Vereint gegen Kulturdiebe

Unesco, FBI und Interpol wollen versuchen, möglichst viele der geraubten Kulturgüter aus der „Wiege der Zivilisation“ wieder zu beschaffen. Bush-Berater tritt wegen kultureller Tragödie zurück

BERLIN dpa/afp/ap ■ Die Weltkulturorganisation Unesco sowie Ermittler von FBI und Interpol wollen den Verkauf gestohlener irakischer Kunst aus geplünderten Museen verhindern. Unesco-Generaldirektor Koïchiro Matsuura forderte den UN-Sicherheitsrat auf, eine Resolution zum Schutz der Kulturgüter zu verabschieden, und forderte eine „Polizei für das Kulturerbe“. Derweil schickten die USA FBI-Beamte in den Irak; Interpol will sobald wie möglich Spezialisten entsenden.

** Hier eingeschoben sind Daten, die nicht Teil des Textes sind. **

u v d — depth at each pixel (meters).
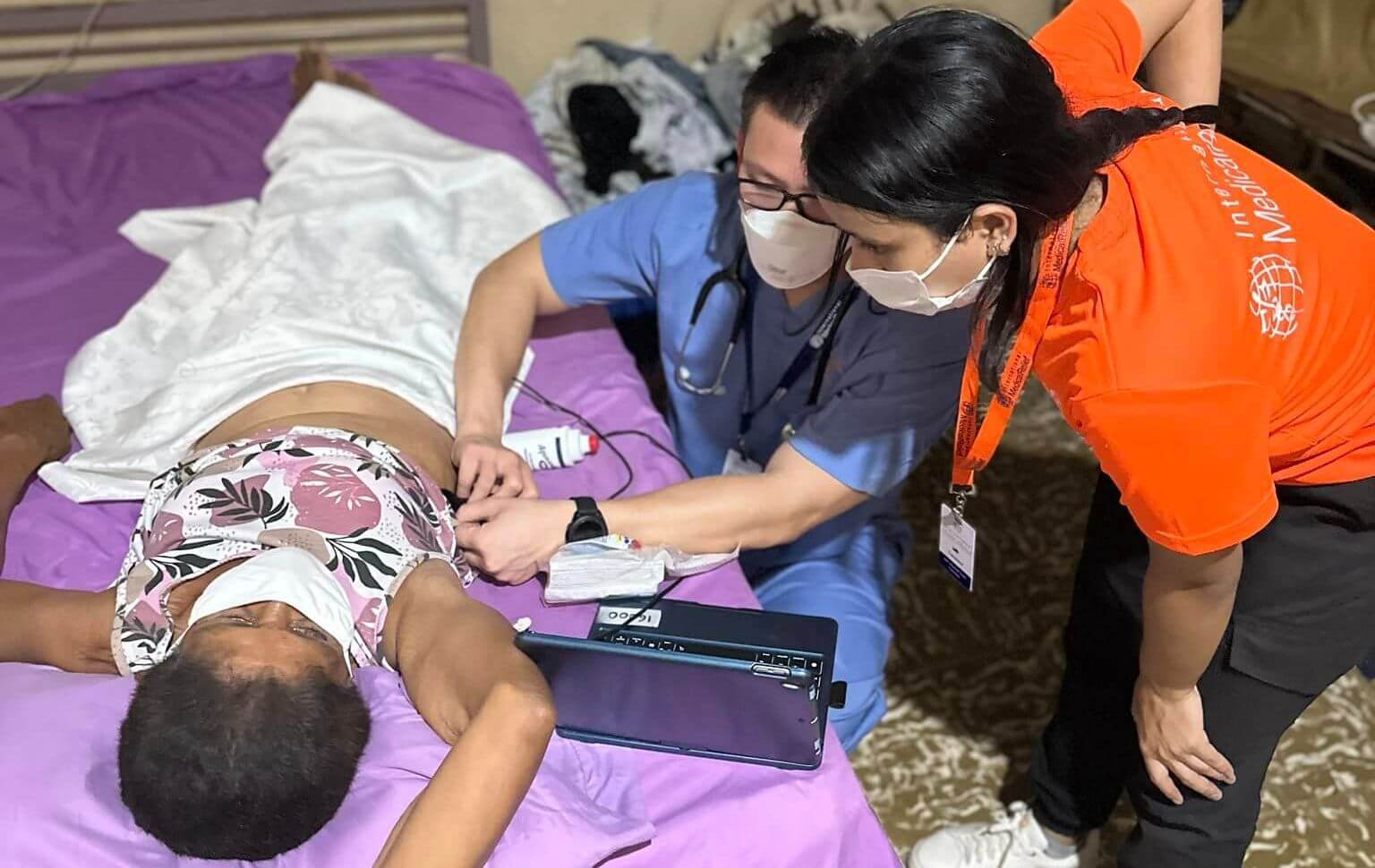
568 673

Für den 5. und 6. Mai hat Interpol eine Konferenz am Sitz der internationalen Polizeiorganisation in Lyon einberufen. Auf dieser soll ein schnelles und effektives Vorgehen beschlossen werden. Einige der gestohlenen Kunstobjekte sind nach Unesco-Angaben in Paris aufgetaucht.

Ein Kultur-Spitzenberater von US-Präsident George Bush reichte indes unter Protest seinen Rücktritt ein. Martin Sullivan, Chef des Ausschusses für Kulturschätze, erhob schwere Vorwürfe gegen die US-Regierung: Die „Tragödie“ der Zerstörung irakischer Kunstschätze sei „wegen der Untätigkeit unseres Landes“ nicht verhindert worden.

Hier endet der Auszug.